LKP maintient ses exigences sur dix-huit points de revendications immédiats, à l'intérieur d'un cahier de revendications plus important. Dans un dernier tract du 2 février, il réclame l'augmentation des 200 euros, la baisse immédiate du prix des carburants, la baisse du prix de l'eau, de l'électricité, des transports et des produits de première nécessité... Sur le gel des loyers, Jégo a affirmé publiquement qu'il était pour. LKP réclame aussi la suppression des taxes sur les engrais, les désherbants, les semences, les aliments pour le bétail, le gazole. Ainsi que, pour aider les pêcheurs, des suppressions de taxes sur le matériel et les intrants, et la baisse du coût de ces intrants, etc.

Des premiers acquis

La grève générale et le mouvement populaire qu'elle a suscité ont déjà eu des effets positifs dans différents domaines. Mis à part le fait assez comique de voir Jégo dire qu'il était d'accord avec LKP, « Il y a trop de "pwofitasyon en Guadeloupe" » !

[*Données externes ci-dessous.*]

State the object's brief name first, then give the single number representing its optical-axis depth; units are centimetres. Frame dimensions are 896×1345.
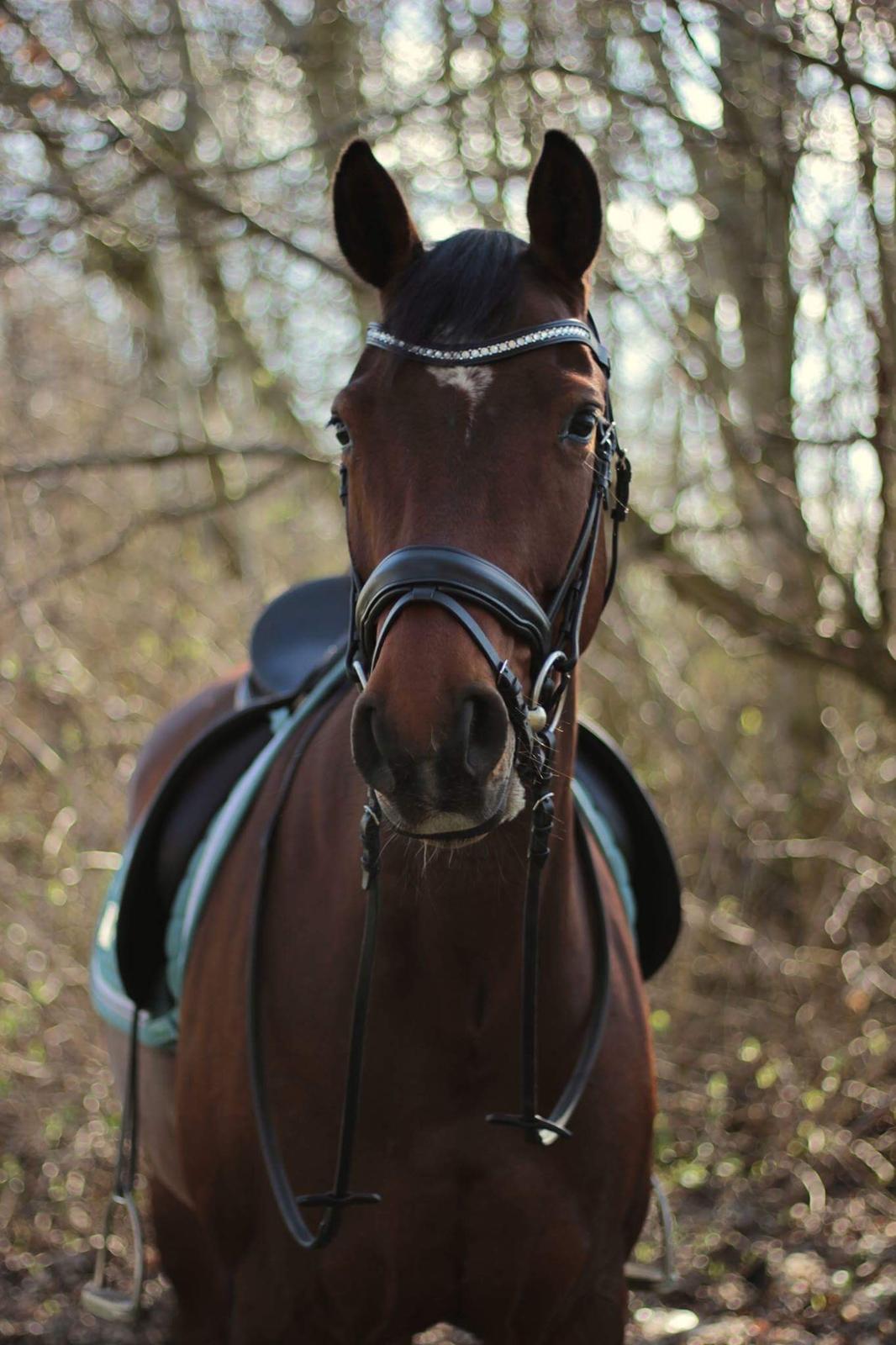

Ainsi, une négociation qui semblait impossible à Pôle-Emploi (fusion Assedic-ANPE) s'est engagée depuis le début du mouvement. Aujourd'hui, les travailleurs de Pôle-Emploi estiment avoir fait céder la direction sur un certain nombre de points qui semblaient jusqu'alors impossibles à satisfaire.

Les syndicats enseignants, depuis le début de la grève générale, sont en négociation permanente avec le recteur. Ils réclament, entre autres, la titularisation des emplois précaires, l'embauche de 19 professeurs d'école pour 19 classes qui sont sans professeur depuis le début de l'année. Du coup, le recteur est parti à Paris pour en discuter au ministère.

On apprend aussi des exemples d'entreprises où des travailleurs ont obtenu des passages de CDD à embauche et même de travail temporaire à horaire plein, sous la seule menace de faire venir dans l'entreprise une délégation importante de LKP.

Pour l'instant, on n'a pas encore un bilan complet de tous ces cas, mais il est certain que le climat créé par la mobilisation a, dans une certaine mesure, modifié le rapport des forces entre patrons et salariés. Le gros point qu'il reste à arracher, c'est l'augmentation des salaires, qui finalement ne représentera que 70 euros sortis de la poche des patrons puisque l'État leur a déjà donné 130 euros ! Mais ce n'est pas encore gagné, car le patronat de Guadeloupe, composé de gros capitalistes Békés (héritiers directs des ex-esclavagistes) et d'un moyen et petit patronat noir qui pousse dans leur ombre, est vorace, tenace et va-t-en-guerre.

La lutte des salariés de Guadeloupe continue. Et comme le disait Jean-Marie Nomertin de la CGTG : « Nous avons déjà gagné quelque chose d'essentiel dans la présente lutte, c'est la confiance en nous-mêmes. Nous avons vu que dans nos rangs existent des hommes, des femmes et des jeunes totalement prêts à se battre pour que les choses changent en Guadeloupe.

Nous ne pourrons pas changer nos conditions d'existence, matérielles et morales, en un seul combat. Mais nous nous battrons jusqu'au bout dans le mouvement actuel pour arracher le maximum de revendications et, quelle que soit l'issue de la lutte actuelle, nous disons déjà à nos adversaires que le mouvement reprendra, et ce sera avec plus de force, plus de conscience, plus de militants et donc plus de capacité d'organisation. Alors nous exigerons encore plus que cette fois, pour parvenir à de vrais changements dans notre vie. »

Alors que se poursuit le mouvement des travailleurs de Guadeloupe, le 5 février les travailleurs de Martinique devaient s'engager eux aussi dans une grève générale, en mettant en avant la revendication de salaire de 300 euros pour tous. De nombreux travailleurs souhaitent que cette grève soit reconductible.